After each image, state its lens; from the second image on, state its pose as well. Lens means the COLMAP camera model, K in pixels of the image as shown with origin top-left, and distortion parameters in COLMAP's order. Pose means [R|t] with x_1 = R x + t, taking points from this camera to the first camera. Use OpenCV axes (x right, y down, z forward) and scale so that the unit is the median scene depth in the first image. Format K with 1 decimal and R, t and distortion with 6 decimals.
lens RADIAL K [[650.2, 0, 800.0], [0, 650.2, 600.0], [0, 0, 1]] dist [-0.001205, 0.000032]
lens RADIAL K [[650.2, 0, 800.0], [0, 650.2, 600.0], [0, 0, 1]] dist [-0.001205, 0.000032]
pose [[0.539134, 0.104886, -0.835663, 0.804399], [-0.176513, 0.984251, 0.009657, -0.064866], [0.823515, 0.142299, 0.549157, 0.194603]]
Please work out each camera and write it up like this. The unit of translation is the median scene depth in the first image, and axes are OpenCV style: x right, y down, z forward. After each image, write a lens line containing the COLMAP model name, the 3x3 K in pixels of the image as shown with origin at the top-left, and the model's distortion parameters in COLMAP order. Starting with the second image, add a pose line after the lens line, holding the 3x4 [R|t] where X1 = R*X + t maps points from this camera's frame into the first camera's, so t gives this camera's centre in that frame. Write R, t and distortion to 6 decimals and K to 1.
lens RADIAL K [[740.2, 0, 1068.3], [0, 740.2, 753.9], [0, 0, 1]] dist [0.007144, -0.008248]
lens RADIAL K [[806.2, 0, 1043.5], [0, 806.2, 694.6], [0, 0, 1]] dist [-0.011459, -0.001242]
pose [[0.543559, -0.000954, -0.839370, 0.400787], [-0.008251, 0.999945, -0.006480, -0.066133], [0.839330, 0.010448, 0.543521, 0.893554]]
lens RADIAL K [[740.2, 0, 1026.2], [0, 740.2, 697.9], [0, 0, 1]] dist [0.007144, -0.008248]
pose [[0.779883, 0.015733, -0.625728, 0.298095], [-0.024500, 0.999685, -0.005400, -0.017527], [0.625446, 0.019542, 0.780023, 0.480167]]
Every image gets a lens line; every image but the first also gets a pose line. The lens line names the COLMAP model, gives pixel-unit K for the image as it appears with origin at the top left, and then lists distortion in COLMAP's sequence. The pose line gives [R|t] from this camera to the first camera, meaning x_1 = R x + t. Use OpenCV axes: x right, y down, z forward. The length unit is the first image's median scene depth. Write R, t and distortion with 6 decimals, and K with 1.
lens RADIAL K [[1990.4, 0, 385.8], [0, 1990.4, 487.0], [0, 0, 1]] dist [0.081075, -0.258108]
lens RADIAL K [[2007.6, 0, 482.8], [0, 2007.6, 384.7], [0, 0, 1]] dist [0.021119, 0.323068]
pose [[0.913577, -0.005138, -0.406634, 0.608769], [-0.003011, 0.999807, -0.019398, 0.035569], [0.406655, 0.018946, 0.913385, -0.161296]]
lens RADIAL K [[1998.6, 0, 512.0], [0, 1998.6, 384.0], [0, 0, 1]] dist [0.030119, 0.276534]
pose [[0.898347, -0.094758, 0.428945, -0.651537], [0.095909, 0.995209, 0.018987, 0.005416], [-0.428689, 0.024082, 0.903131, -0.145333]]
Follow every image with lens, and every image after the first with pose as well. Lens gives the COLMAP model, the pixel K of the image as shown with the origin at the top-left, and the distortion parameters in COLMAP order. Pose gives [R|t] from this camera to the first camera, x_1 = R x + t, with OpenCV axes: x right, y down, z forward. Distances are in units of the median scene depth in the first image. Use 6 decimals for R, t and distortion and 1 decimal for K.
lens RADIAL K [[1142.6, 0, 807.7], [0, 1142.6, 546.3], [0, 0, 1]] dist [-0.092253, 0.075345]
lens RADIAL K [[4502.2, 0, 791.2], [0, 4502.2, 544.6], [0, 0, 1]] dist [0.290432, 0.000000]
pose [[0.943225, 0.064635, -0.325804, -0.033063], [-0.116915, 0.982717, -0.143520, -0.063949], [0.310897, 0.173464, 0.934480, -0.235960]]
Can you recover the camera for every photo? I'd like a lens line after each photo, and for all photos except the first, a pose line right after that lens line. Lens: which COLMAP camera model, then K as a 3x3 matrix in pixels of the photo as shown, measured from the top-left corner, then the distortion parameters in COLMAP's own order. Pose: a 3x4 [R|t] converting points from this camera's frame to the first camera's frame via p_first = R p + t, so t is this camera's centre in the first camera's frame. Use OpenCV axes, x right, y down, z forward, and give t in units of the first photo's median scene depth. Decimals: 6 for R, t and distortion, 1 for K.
☆ ☆ ☆ ☆ ☆ ☆ ☆
Please reproduce all of the entries exactly as they stand.

▶ **Answer to the problem**:
After each image, state its lens; from the second image on, state its pose as well. Lens means the COLMAP camera model, K in pixels of the image as shown with origin top-left, and distortion parameters in COLMAP's order. Pose means [R|t] with x_1 = R x + t, taking points from this camera to the first camera. Use OpenCV axes (x right, y down, z forward) and scale so that the unit is the median scene depth in the first image. Format K with 1 decimal and R, t and distortion with 6 decimals.
lens RADIAL K [[650.2, 0, 800.0], [0, 650.2, 600.0], [0, 0, 1]] dist [-0.001205, 0.000032]
lens RADIAL K [[650.2, 0, 800.0], [0, 650.2, 600.0], [0, 0, 1]] dist [-0.001205, 0.000032]
pose [[0.539134, 0.104886, -0.835663, 0.804399], [-0.176513, 0.984251, 0.009657, -0.064866], [0.823515, 0.142299, 0.549157, 0.194603]]
Please work out each camera and write it up like this. The unit of translation is the median scene depth in the first image, and axes are OpenCV style: x right, y down, z forward. After each image, write a lens line containing the COLMAP model name, the 3x3 K in pixels of the image as shown with origin at the top-left, and the model's distortion parameters in COLMAP order. Starting with the second image, add a pose line after the lens line, holding the 3x4 [R|t] where X1 = R*X + t maps points from this camera's frame into the first camera's, so t gives this camera's centre in that frame. Write R, t and distortion to 6 decimals and K to 1.
lens RADIAL K [[740.2, 0, 1068.3], [0, 740.2, 753.9], [0, 0, 1]] dist [0.007144, -0.008248]
lens RADIAL K [[806.2, 0, 1043.5], [0, 806.2, 694.6], [0, 0, 1]] dist [-0.011459, -0.001242]
pose [[0.543559, -0.000954, -0.839370, 0.400787], [-0.008251, 0.999945, -0.006480, -0.066133], [0.839330, 0.010448, 0.543521, 0.893554]]
lens RADIAL K [[740.2, 0, 1026.2], [0, 740.2, 697.9], [0, 0, 1]] dist [0.007144, -0.008248]
pose [[0.779883, 0.015733, -0.625728, 0.298095], [-0.024500, 0.999685, -0.005400, -0.017527], [0.625446, 0.019542, 0.780023, 0.480167]]
Every image gets a lens line; every image but the first also gets a pose line. The lens line names the COLMAP model, gives pixel-unit K for the image as it appears with origin at the top left, and then lists distortion in COLMAP's sequence. The pose line gives [R|t] from this camera to the first camera, meaning x_1 = R x + t. Use OpenCV axes: x right, y down, z forward. The length unit is the first image's median scene depth. Write R, t and distortion with 6 decimals, and K with 1.
lens RADIAL K [[1990.4, 0, 385.8], [0, 1990.4, 487.0], [0, 0, 1]] dist [0.081075, -0.258108]
lens RADIAL K [[2007.6, 0, 482.8], [0, 2007.6, 384.7], [0, 0, 1]] dist [0.021119, 0.323068]
pose [[0.913577, -0.005138, -0.406634, 0.608769], [-0.003011, 0.999807, -0.019398, 0.035569], [0.406655, 0.018946, 0.913385, -0.161296]]
lens RADIAL K [[1998.6, 0, 512.0], [0, 1998.6, 384.0], [0, 0, 1]] dist [0.030119, 0.276534]
pose [[0.898347, -0.094758, 0.428945, -0.651537], [0.095909, 0.995209, 0.018987, 0.005416], [-0.428689, 0.024082, 0.903131, -0.145333]]
Follow every image with lens, and every image after the first with pose as well. Lens gives the COLMAP model, the pixel K of the image as shown with the origin at the top-left, and the distortion parameters in COLMAP order. Pose gives [R|t] from this camera to the first camera, x_1 = R x + t, with OpenCV axes: x right, y down, z forward. Distances are in units of the median scene depth in the first image. Use 6 decimals for R, t and distortion and 1 decimal for K.
lens RADIAL K [[1142.6, 0, 807.7], [0, 1142.6, 546.3], [0, 0, 1]] dist [-0.092253, 0.075345]
lens RADIAL K [[4502.2, 0, 791.2], [0, 4502.2, 544.6], [0, 0, 1]] dist [0.290432, 0.000000]
pose [[0.943225, 0.064635, -0.325804, -0.033063], [-0.116915, 0.982717, -0.143520, -0.063949], [0.310897, 0.173464, 0.934480, -0.235960]]
Can you recover the camera for every photo? I'd like a lens line after each photo, and for all photos except the first, a pose line right after that lens line. Lens: which COLMAP camera model, then K as a 3x3 matrix in pixels of the photo as shown, measured from the top-left corner, then the distortion parameters in COLMAP's own order. Pose: a 3x4 [R|t] converting points from this camera's frame to the first camera's frame via p_first = R p + t, so t is this camera's centre in the first camera's frame. Use OpenCV axes, x right, y down, z forward, and give t in units of the first photo's median scene depth. Decimals: 6 for R, t and distortion, 1 for K.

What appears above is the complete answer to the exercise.